1.11.10

REVIEW - Burke and Hare

Whatever happened to John Landis? The director of The Blues Brothers and comedy/horror classic An American Werewolf in London has disappeared off the theatrical release radar since the horrendous PG-13 Blues Brothers 2000 back in 1998. Well the 60 year old is still alive and kicking, which is more than can be said for much of the cast of his latest effort.

The film follows the story of real-life Irish born graverobbers and murderers William Burke and William Hare, who profited from a lack of corpses for medical study in 19th Century Edinburgh by killing people so they could sell the bodies to a local medical college. It’s a macabre and honestly horrifying story of just how mercenary people can be in order to make money and the depths they are willing to sink to – the accomplices even started to bump off their own family before the end. Perfect fodder for a comedy so.

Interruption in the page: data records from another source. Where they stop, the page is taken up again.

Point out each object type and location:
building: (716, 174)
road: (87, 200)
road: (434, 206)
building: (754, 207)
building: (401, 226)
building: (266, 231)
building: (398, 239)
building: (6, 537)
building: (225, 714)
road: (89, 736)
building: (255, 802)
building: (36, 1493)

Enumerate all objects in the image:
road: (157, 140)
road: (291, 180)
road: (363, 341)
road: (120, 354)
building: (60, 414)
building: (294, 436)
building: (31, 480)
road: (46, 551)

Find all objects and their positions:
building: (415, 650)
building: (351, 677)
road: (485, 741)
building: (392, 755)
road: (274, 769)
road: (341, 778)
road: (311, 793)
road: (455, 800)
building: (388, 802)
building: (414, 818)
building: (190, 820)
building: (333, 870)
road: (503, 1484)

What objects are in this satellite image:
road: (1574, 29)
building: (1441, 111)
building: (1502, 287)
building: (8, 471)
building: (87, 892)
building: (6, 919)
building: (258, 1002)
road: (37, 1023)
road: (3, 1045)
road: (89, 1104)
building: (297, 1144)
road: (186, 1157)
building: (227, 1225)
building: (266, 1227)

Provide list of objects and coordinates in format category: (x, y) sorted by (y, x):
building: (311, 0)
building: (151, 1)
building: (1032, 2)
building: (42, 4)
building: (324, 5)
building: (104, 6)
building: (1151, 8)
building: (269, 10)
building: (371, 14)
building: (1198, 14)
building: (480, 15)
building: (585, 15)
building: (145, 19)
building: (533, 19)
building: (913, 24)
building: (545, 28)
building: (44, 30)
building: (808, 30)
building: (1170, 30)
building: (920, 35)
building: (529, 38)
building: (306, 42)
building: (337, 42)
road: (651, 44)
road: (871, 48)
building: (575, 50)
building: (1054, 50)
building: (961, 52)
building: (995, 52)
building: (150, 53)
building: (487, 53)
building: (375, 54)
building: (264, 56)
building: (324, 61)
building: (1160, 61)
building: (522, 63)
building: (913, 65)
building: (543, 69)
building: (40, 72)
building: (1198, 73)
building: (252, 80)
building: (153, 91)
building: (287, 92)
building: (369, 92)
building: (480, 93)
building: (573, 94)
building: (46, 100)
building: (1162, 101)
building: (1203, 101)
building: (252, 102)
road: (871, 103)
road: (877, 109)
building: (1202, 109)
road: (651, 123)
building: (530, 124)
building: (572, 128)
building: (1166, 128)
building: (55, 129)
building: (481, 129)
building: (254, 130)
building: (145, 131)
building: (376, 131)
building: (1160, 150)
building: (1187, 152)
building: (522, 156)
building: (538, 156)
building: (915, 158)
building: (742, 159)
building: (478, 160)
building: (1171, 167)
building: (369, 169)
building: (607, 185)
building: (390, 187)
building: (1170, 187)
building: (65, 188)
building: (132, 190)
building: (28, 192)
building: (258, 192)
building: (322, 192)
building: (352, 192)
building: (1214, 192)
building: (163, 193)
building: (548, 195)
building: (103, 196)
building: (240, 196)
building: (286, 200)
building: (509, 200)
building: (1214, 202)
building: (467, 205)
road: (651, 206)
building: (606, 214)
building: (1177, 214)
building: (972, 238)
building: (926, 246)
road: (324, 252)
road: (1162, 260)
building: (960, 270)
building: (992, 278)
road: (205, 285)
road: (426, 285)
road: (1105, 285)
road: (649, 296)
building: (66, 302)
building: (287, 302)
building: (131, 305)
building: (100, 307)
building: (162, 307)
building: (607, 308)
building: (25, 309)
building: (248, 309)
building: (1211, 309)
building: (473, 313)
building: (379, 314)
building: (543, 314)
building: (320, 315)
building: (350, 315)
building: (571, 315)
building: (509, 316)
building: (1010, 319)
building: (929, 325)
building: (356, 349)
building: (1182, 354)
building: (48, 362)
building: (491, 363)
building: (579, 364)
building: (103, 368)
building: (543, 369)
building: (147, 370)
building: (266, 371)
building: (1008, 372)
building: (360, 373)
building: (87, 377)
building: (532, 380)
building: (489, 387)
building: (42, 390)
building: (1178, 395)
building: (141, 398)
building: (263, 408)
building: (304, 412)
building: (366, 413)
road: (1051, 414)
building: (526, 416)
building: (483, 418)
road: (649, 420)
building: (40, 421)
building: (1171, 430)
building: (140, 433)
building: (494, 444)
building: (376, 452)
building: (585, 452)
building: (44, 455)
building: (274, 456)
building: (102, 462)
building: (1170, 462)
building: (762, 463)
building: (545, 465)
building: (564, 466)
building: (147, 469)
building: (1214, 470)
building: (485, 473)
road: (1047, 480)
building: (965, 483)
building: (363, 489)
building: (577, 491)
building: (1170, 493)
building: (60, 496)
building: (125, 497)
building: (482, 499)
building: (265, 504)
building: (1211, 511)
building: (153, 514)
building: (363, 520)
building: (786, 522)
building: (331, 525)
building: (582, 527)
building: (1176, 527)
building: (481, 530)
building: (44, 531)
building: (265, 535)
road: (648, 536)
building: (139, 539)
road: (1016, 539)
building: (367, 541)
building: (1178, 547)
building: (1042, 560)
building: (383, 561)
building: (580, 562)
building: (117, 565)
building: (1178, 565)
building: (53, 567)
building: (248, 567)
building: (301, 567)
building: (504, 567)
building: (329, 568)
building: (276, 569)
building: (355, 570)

In movie land, the villains are played by Simon Pegg (Burke) and Andy Serkis (Hare) so you already know from the start that they are going to be likeable rogues. The film goes out of its way to paint them as human beings, layering on Hare’s browbeating wife (Jessica Hynes) and a love interest for Pegg in the form of the delectable Isla Fisher while pointedly ignoring the genuinely horrific nature of their crimes.

There was room here for a truly black comedy with lashings of over the top gore (courtesy of the many dissections) but the film keeps things far too light, trying to make us feel sorry for the characters – particularly Burke. Sadly, the dramatic attempts are flawed and the laughs few and far between, more often courtesy of the nearly endless cameos from the likes of Ronnie Corbet and Stephen Merchant. Thriller was scarier. Funnier too.